**Quoted text**

· · · · ·

Building with FHERC20 requires understanding both traditional smart contract best practices and the unique considerations that come with fully homomorphic encryption. This guide provides actionable recommendations for secure, efficient, and privacy-preserving implementations.

Security Best Practices

Operator Permissions - Full Access Risk

Risk: Operators have unlimited access to a user’s balance until expiration.Recommendation:
// ✅ Use short expiration times for specific operations
function authorizeSwap(address dex) external {
    // 10 minutes - just enough for the transaction
    token.setOperator(dex, uint48(block.timestamp + 10 minutes));
}

// ❌ Avoid indefinite permissions unless absolutely necessary
function dangerousApproval(address spender) external {
    // This grants permanent access - very risky!
    token.setOperator(spender, type(uint48).max);
}
Best practices:
  • Grant operators only for the minimum necessary time
  • Use specific timeframes: 5-10 minutes for single transactions, 1 day for recurring operations
  • Document operator requirements clearly in your UI
  • Provide easy revocation by calling setOperator(address, block.timestamp)

Zero-Replacement Handling

Risk: Insufficient balance transfers zero tokens instead of reverting, which can lead to unexpected behavior.Recommendation:
// ✅ Check balance before operations that depend on success
function safeSwap(address tokenIn, address tokenOut, uint64 amountIn) external {
    euint64 balance = IFHERC20(tokenIn).confidentialBalanceOf(msg.sender);

    // Request decryption to verify balance (in real implementation)

· · · · ·

**Supplied information**
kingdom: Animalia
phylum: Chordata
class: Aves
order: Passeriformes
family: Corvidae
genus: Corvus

· · · · ·

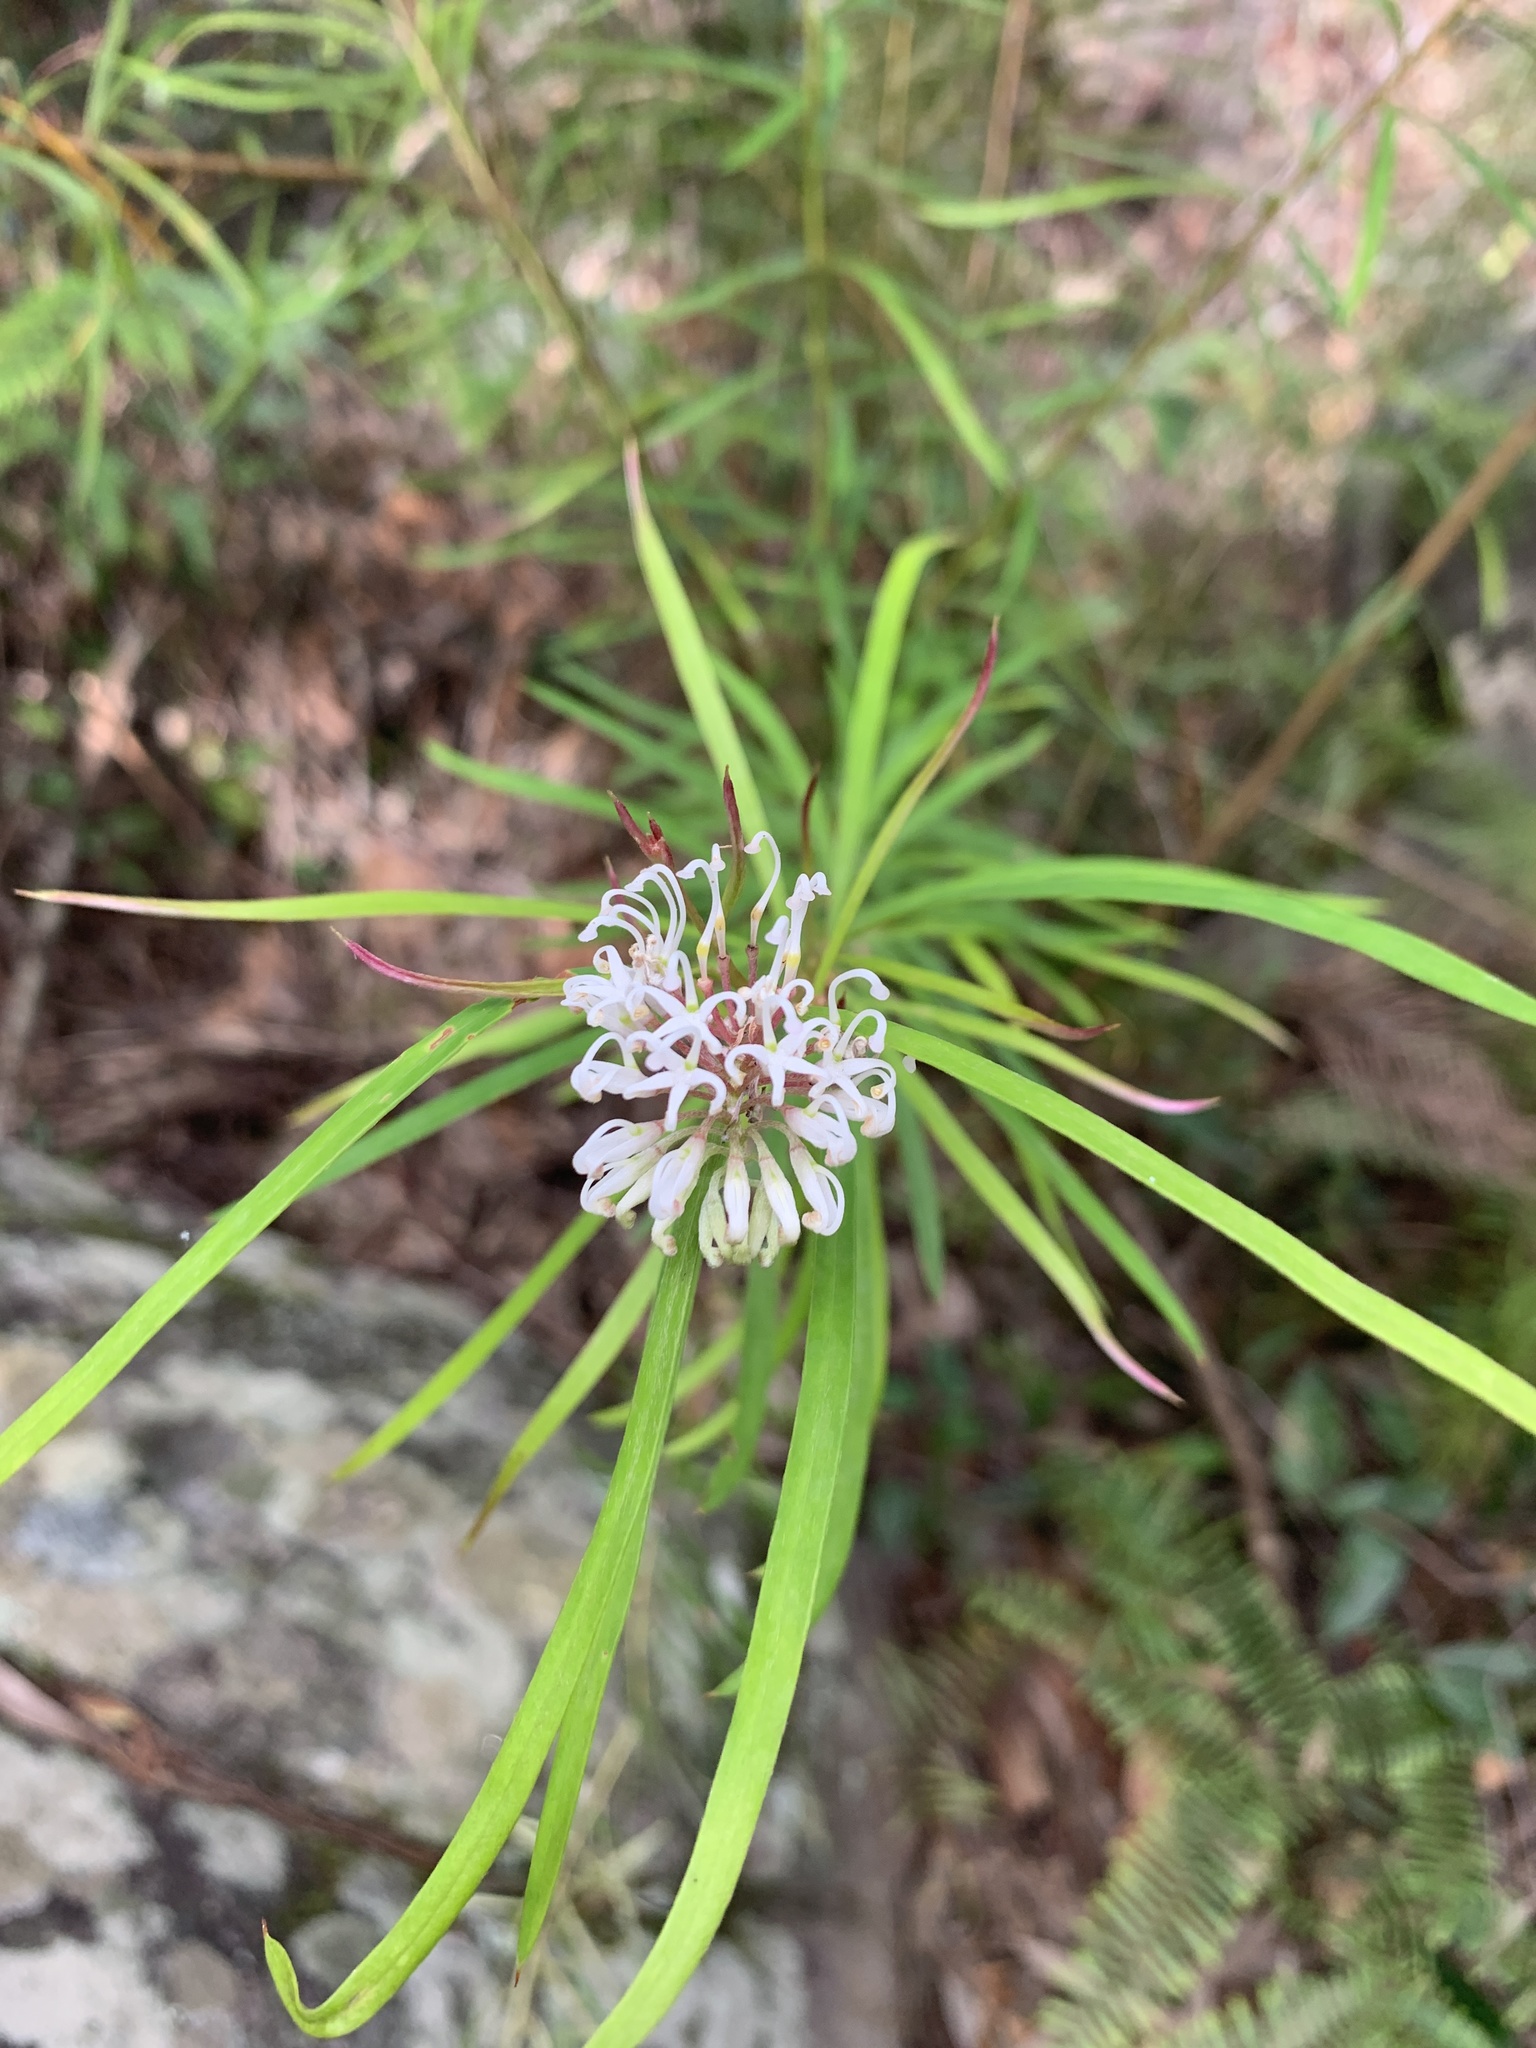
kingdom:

· · · · ·

**Directions**
Reproduce the FHERC20 best-practices guide in full, word for word.

**Worked answer**
Building with FHERC20 requires understanding both traditional smart contract best practices and the unique considerations that come with fully homomorphic encryption. This guide provides actionable recommendations for secure, efficient, and privacy-preserving implementations.

Security Best Practices

Operator Permissions - Full Access Risk

Risk: Operators have unlimited access to a user’s balance until expiration.Recommendation:
// ✅ Use short expiration times for specific operations
function authorizeSwap(address dex) external {
    // 10 minutes - just enough for the transaction
    token.setOperator(dex, uint48(block.timestamp + 10 minutes));
}

// ❌ Avoid indefinite permissions unless absolutely necessary
function dangerousApproval(address spender) external {
    // This grants permanent access - very risky!
    token.setOperator(spender, type(uint48).max);
}
Best practices:
  • Grant operators only for the minimum necessary time
  • Use specific timeframes: 5-10 minutes for single transactions, 1 day for recurring operations
  • Document operator requirements clearly in your UI
  • Provide easy revocation by calling setOperator(address, block.timestamp)

Zero-Replacement Handling

Risk: Insufficient balance transfers zero tokens instead of reverting, which can lead to unexpected behavior.Recommendation:
// ✅ Check balance before operations that depend on success
function safeSwap(address tokenIn, address tokenOut, uint64 amountIn) external {
    euint64 balance = IFHERC20(tokenIn).confidentialBalanceOf(msg.sender);

    // Request decryption to verify balance (in real implementation)